Rare flowers attract, elude many

ANGOLA, Ind. -- Within earshot of Interstate 69 and the Indiana Toll Road lies some of the wildest land in northeast Indiana's Steuben County containing rare lady's-slipper orchids.\nThe treasure is so beautiful and rare that some people have been known to risk the poison sumac-tangled, Massasauga rattlesnake-infested, soupy bogs where the orchids live.\nOrchids hold a special, unexplainable mystique in the imaginations of many who establish clubs and societies around this wonderful creature. People collect them, trade them, grow them and brag about the ones they have seen or have acquired.\nWorldwide there are more than 30,000 species of orchids, making it one of the largest families of plants on the earth.

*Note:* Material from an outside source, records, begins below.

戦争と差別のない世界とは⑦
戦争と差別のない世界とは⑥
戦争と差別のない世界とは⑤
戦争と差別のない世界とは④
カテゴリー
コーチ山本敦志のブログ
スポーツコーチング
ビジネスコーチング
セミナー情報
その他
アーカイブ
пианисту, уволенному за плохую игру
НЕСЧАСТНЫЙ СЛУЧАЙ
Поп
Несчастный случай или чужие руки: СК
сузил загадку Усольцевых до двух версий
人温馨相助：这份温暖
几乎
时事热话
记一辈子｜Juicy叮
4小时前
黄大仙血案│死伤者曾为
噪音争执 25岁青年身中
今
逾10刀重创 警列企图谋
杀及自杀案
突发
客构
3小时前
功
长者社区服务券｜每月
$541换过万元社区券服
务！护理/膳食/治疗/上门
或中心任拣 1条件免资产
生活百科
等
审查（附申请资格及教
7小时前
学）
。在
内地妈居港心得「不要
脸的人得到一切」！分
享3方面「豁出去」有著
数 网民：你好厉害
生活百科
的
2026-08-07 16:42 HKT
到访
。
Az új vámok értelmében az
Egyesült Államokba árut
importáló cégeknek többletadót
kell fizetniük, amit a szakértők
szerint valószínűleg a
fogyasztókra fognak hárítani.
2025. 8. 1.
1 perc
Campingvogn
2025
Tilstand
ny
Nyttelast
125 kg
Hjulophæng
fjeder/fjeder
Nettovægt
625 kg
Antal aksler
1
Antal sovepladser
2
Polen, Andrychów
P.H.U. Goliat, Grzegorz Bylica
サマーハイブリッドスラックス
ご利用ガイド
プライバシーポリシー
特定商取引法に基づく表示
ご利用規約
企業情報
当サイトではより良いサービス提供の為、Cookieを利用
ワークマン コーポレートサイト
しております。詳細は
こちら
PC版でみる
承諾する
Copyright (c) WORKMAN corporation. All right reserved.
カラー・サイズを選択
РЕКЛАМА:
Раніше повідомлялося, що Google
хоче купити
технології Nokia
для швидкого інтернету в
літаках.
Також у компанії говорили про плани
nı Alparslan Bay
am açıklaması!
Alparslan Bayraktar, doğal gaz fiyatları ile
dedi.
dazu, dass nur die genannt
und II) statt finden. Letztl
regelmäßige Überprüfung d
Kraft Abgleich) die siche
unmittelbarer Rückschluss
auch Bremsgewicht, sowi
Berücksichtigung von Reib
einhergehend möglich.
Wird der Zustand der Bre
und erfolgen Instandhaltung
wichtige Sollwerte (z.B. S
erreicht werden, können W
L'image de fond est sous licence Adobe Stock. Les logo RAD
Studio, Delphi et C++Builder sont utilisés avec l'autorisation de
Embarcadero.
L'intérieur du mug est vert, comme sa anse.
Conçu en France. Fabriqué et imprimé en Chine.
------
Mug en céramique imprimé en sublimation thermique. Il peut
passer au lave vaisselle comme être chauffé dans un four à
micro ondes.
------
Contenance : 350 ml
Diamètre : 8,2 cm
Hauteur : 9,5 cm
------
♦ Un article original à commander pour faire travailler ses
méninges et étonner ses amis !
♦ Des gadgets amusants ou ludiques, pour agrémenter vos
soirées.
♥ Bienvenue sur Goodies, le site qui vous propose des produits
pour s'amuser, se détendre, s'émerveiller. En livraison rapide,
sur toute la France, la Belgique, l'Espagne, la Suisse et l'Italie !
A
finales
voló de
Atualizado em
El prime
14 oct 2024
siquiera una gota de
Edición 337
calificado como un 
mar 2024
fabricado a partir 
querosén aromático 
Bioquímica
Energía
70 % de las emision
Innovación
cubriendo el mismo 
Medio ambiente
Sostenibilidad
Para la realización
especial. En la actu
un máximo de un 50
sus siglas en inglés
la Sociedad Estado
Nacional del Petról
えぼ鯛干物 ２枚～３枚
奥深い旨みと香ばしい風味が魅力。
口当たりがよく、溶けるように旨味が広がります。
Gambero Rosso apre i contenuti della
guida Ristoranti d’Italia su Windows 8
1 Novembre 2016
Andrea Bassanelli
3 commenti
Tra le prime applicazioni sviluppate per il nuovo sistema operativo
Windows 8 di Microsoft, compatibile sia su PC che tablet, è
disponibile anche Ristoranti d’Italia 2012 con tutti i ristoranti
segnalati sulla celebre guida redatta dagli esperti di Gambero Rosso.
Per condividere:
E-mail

Found all over the world from the tropics to the tundra, Indiana has 43 species of orchids.\nAll orchids, including the plant that brings us vanilla extract, the greenhouse orchids that adorn Mothers Day corsages, and the showy lady's-slipper orchid, emerge from seed as a single leaf blade, like grass. The leaves all have parallel veins, like the leaves of the corn plant instead of the divergent pattern of veins on a maple leaf.\nThey also are symmetrical in design, with three petal-like leaves called sepals and three flower petals. One of the flower petals is unlike the other two in that it is more decorative and forms a sort of lip.\nLady's-slipper orchids are unique in that they do not produce nectar. The flowers are not self-fruitful; they need insects to cross-pollinate. Bees, particularly bumblebees, are the primary pollinators.\nSteuben County has four of the five lady's-slipper orchids known from Indiana. One, the moccasin flower, is in southern Indiana. But the other four can still be found in the wild places of northeast Indiana.\nAll of the lady's-slipper orchids are on Indiana's Watch List because of their scarcity.\nTwo of the four, the white lady's-slipper and the small yellow lady's-slipper, are on the state's Rare, Threatened and Endangered List of Species. Once more common than they are today, these two species are found in fewer than 20 sites in the state.\nHabitat destruction remains the chief threat to the survival of these two species. For years, the wild places that are home to the orchids have been drained, tilled, grazed and filled for development. There now are only a few relatively undisturbed bogs and fens in Indiana.